-- Your instructions --
Read the records below and copy each line that contains "Format".

Stored data entries:
···

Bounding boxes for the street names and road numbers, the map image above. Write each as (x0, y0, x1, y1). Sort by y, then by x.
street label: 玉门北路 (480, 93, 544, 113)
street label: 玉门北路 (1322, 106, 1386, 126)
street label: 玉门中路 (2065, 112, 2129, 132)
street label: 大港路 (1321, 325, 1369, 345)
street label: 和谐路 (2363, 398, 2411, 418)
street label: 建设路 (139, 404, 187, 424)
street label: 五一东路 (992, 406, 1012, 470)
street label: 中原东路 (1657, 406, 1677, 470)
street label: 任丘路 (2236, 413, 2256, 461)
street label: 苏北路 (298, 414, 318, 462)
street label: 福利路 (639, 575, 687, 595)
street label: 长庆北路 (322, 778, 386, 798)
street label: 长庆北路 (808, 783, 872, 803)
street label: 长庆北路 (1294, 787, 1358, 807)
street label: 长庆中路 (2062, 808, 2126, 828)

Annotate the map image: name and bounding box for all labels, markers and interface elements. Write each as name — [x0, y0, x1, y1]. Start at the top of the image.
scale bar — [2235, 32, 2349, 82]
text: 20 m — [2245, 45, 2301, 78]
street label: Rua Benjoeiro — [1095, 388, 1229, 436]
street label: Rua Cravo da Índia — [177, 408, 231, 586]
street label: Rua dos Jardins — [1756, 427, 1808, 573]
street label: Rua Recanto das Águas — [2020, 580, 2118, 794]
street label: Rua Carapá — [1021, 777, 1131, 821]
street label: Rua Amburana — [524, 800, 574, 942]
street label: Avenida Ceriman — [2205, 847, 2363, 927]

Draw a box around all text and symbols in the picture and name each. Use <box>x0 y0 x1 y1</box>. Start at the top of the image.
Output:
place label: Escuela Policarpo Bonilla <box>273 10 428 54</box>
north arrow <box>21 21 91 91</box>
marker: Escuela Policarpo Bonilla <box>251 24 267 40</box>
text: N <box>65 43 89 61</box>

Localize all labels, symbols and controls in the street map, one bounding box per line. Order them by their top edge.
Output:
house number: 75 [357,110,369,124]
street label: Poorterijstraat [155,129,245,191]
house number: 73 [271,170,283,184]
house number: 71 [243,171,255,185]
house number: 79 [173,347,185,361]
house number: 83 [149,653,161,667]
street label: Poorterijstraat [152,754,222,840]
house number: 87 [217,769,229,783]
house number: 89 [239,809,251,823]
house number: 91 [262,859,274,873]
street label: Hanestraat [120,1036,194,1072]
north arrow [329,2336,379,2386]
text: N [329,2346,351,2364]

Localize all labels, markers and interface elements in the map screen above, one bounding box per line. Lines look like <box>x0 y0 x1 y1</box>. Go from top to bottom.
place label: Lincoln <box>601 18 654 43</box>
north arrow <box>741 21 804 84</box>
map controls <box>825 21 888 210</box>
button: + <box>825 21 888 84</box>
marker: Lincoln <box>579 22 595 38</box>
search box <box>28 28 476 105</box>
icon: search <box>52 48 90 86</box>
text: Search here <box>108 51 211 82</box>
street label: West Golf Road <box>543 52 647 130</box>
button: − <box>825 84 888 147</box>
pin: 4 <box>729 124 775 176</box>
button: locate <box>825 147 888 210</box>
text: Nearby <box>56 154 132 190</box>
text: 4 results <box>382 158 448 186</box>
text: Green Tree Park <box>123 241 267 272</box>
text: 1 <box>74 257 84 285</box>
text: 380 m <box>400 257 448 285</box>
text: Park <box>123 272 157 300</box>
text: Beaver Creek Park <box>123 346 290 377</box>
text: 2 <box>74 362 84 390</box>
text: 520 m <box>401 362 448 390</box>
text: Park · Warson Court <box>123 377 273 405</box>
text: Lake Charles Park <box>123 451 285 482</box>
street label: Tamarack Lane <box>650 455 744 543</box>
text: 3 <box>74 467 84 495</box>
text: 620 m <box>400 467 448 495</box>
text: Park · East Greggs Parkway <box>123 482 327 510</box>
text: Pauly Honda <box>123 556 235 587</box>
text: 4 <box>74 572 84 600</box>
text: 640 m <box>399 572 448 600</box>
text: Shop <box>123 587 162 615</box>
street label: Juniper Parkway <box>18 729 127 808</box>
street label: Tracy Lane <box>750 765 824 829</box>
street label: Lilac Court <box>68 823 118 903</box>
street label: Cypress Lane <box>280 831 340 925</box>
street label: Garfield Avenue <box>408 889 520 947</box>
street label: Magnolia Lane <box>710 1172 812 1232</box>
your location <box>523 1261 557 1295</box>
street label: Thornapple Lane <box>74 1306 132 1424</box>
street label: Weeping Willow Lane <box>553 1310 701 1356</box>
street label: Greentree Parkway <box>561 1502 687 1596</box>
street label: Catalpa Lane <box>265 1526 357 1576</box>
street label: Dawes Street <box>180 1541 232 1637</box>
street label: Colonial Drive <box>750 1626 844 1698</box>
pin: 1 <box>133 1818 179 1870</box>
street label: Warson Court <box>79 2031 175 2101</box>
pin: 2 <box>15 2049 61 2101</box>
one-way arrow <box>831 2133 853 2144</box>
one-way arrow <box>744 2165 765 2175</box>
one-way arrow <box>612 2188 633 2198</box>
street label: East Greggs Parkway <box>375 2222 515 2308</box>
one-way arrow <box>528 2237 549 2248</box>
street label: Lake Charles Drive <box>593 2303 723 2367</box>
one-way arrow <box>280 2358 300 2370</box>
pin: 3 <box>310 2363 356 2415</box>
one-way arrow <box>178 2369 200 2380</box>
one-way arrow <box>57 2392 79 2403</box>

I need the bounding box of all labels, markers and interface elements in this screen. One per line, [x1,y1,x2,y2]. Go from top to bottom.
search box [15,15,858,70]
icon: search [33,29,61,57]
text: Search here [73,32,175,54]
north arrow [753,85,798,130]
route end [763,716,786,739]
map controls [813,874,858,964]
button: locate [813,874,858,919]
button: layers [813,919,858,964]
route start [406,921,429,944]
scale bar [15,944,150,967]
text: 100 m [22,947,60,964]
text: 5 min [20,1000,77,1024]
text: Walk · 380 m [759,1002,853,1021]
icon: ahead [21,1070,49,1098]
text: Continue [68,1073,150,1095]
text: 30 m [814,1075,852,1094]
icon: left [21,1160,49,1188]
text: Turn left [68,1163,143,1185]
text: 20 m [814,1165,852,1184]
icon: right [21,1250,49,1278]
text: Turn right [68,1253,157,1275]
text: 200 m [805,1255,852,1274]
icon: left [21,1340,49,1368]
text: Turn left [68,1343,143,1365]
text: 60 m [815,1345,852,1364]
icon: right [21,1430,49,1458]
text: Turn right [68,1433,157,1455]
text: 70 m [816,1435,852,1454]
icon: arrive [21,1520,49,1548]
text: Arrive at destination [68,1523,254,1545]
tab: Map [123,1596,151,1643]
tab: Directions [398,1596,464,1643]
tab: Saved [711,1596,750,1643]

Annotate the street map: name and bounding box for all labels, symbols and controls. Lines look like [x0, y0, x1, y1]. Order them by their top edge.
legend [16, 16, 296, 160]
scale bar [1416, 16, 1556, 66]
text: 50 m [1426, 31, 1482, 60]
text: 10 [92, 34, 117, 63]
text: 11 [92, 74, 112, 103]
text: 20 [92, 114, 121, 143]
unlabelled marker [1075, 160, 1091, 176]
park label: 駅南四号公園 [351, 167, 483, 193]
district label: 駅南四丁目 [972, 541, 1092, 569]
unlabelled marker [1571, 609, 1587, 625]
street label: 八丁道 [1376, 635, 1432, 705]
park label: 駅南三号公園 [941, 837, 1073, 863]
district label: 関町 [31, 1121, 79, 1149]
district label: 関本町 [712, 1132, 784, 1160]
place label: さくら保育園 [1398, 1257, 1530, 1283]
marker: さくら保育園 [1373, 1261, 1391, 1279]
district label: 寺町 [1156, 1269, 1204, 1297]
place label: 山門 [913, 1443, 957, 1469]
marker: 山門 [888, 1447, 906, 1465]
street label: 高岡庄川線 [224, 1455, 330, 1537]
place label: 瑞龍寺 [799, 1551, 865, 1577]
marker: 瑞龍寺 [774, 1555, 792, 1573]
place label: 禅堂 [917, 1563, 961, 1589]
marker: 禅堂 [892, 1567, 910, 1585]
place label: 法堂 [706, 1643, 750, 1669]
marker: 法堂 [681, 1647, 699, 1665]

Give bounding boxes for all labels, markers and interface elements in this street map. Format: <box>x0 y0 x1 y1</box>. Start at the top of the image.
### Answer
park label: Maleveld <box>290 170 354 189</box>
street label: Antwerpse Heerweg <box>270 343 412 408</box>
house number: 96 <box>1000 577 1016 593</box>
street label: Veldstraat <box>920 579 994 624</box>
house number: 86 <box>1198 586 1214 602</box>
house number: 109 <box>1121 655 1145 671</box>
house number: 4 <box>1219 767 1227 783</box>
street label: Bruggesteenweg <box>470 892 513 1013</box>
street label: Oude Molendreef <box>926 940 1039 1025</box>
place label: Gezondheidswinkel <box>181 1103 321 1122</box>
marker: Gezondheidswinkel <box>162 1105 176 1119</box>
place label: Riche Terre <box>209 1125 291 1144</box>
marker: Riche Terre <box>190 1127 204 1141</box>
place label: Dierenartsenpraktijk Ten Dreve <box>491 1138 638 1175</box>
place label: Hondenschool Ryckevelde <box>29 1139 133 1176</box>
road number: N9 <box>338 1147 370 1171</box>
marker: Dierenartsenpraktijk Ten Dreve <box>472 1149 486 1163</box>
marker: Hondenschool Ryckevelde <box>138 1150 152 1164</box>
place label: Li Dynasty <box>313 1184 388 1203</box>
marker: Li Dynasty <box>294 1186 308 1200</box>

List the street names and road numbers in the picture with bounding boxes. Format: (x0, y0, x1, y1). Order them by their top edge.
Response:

···

-- Task answer --
Give bounding boxes for all labels, markers and interface elements in this street map. Format: <box>x0 y0 x1 y1</box>. Start at the top of the image.
List the street names and road numbers in the picture with bounding boxes. Format: (x0, y0, x1, y1). Order them by their top edge.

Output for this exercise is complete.